After raw files have been collected, use LC /MS data analysis software of your choice. It is recommended to use software packages which can perform data analysis for post-translational modifications. Software packages such as MaxQuant (Mann Lab, www.maxquant.org), Mascot (Matrix Science), and Proteome Discover er (Thermo Scientific) are good options. When performing analysis with the software package it is important to specify phosphorylation modification of serine, threonine, and tyrosine as variable modifications. Additionally, we also recommend the addition of protein acetyl-n terminus, methionine oxidation as variable modification. Since cysteines are modified to completion using alkylating reagent (CAA in our case) it is important to set that as a fixed modification (carbamidomethylation for CAA). If using a different alkylating reagent, it is important to specify the correct fixed modification.

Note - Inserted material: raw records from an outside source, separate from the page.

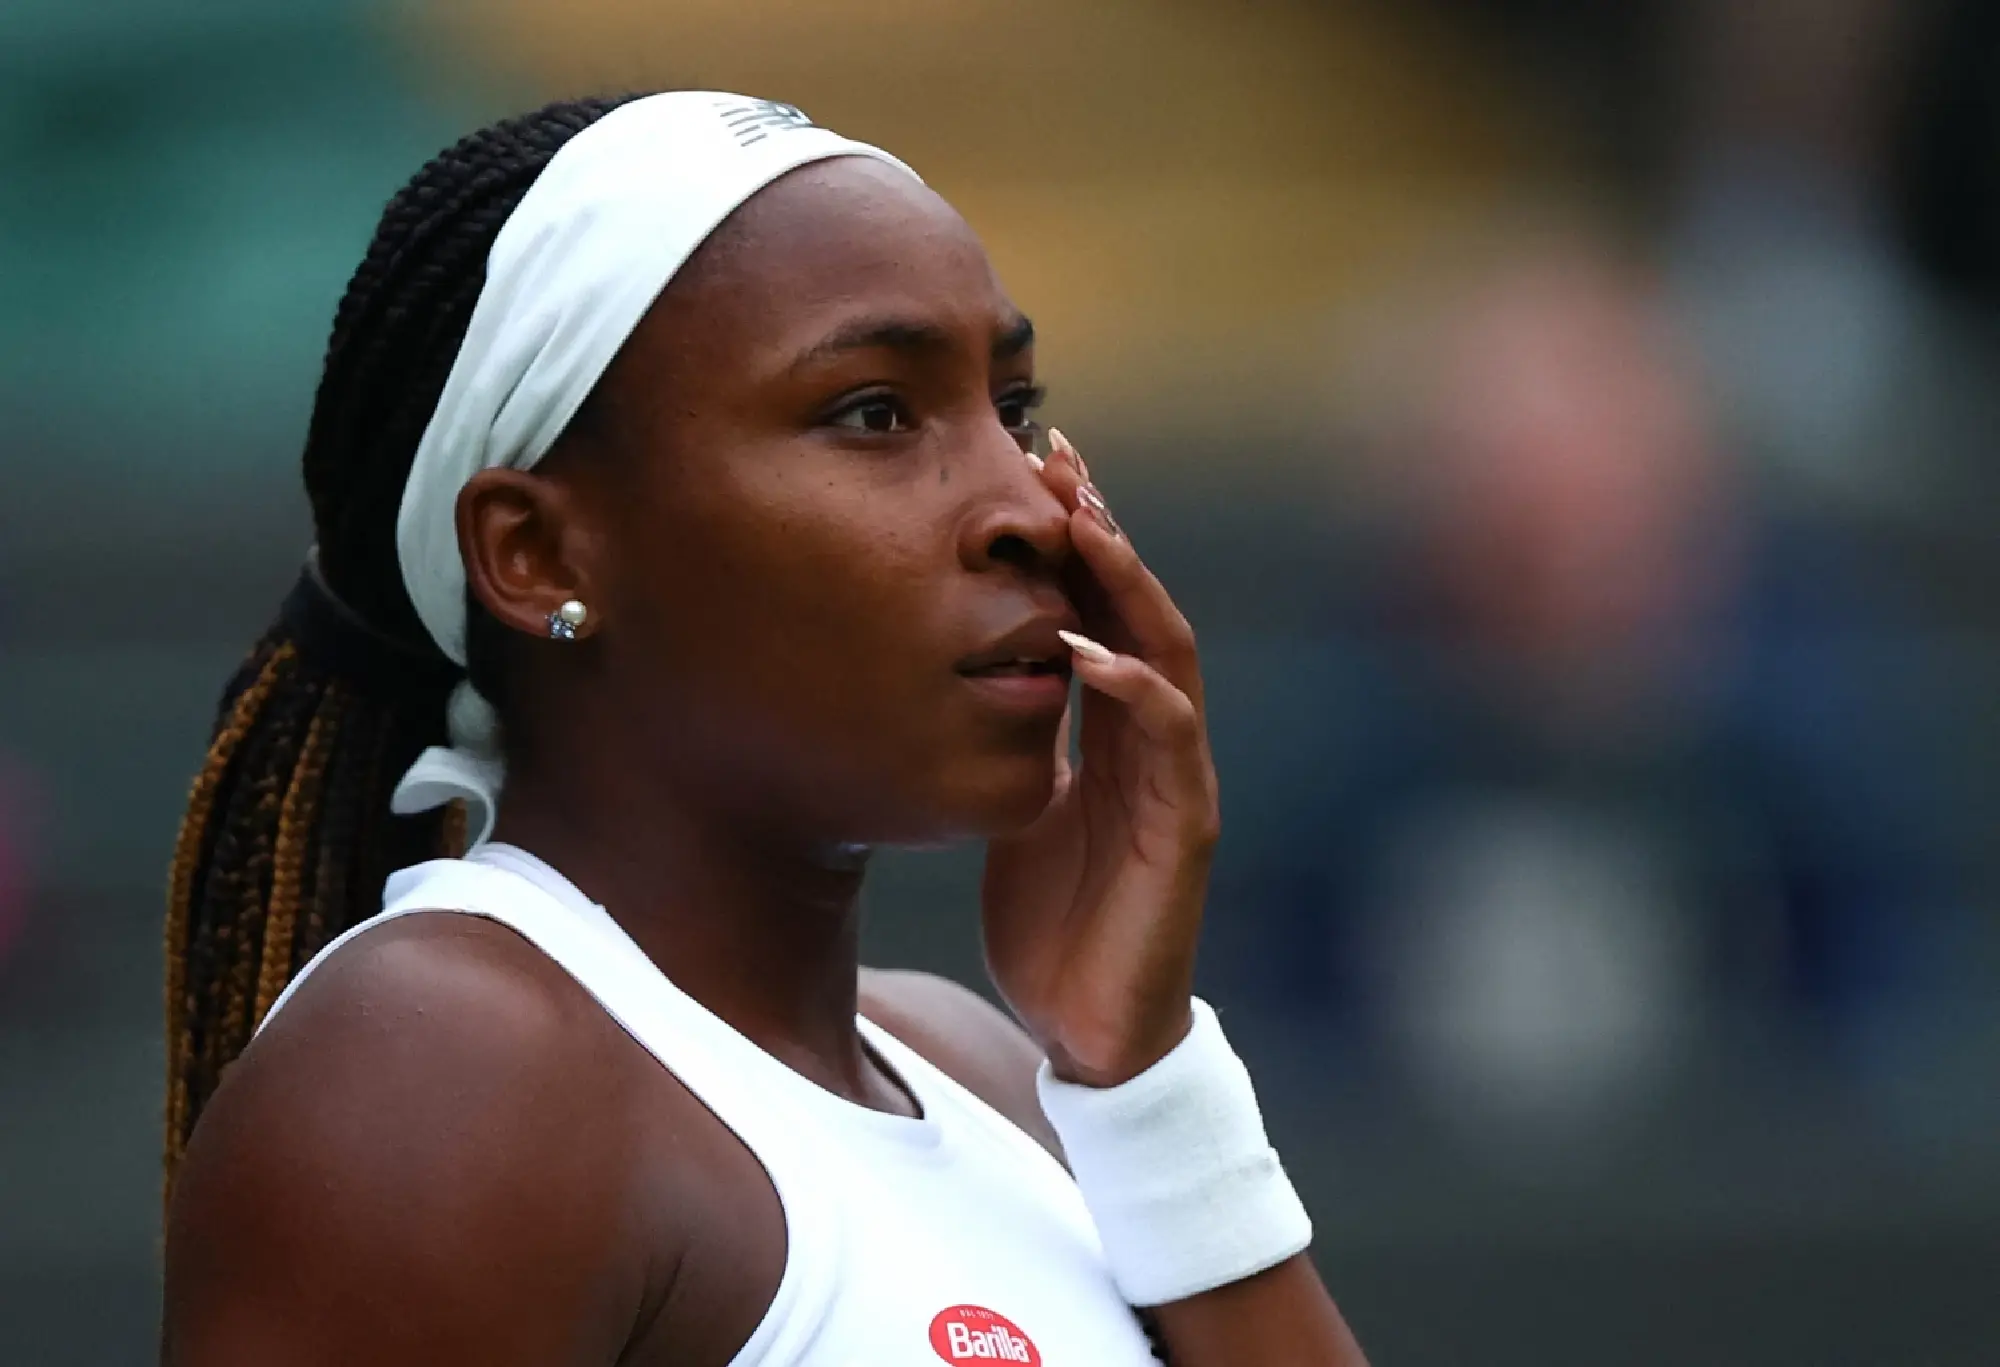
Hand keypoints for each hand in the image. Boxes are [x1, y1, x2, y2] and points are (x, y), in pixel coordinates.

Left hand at [981, 430, 1219, 1087]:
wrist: (1088, 1031)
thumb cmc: (1052, 922)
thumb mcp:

When using high resolution mass spectrometers, it is important to limit the parts per million tolerance at the MS and MS/MS levels in order to increase the confidence for peptide hits. This is important for PTM analysis where proper localization and peptide sequence coverage of the modification is very important for site localization. When searching against the FASTA database of your organism, it is crucial that peptide false discovery rate is set to 1 % or lower. Vendor instructions for each software packages as well as published literature can aid in selecting proper parameters for each software package [10].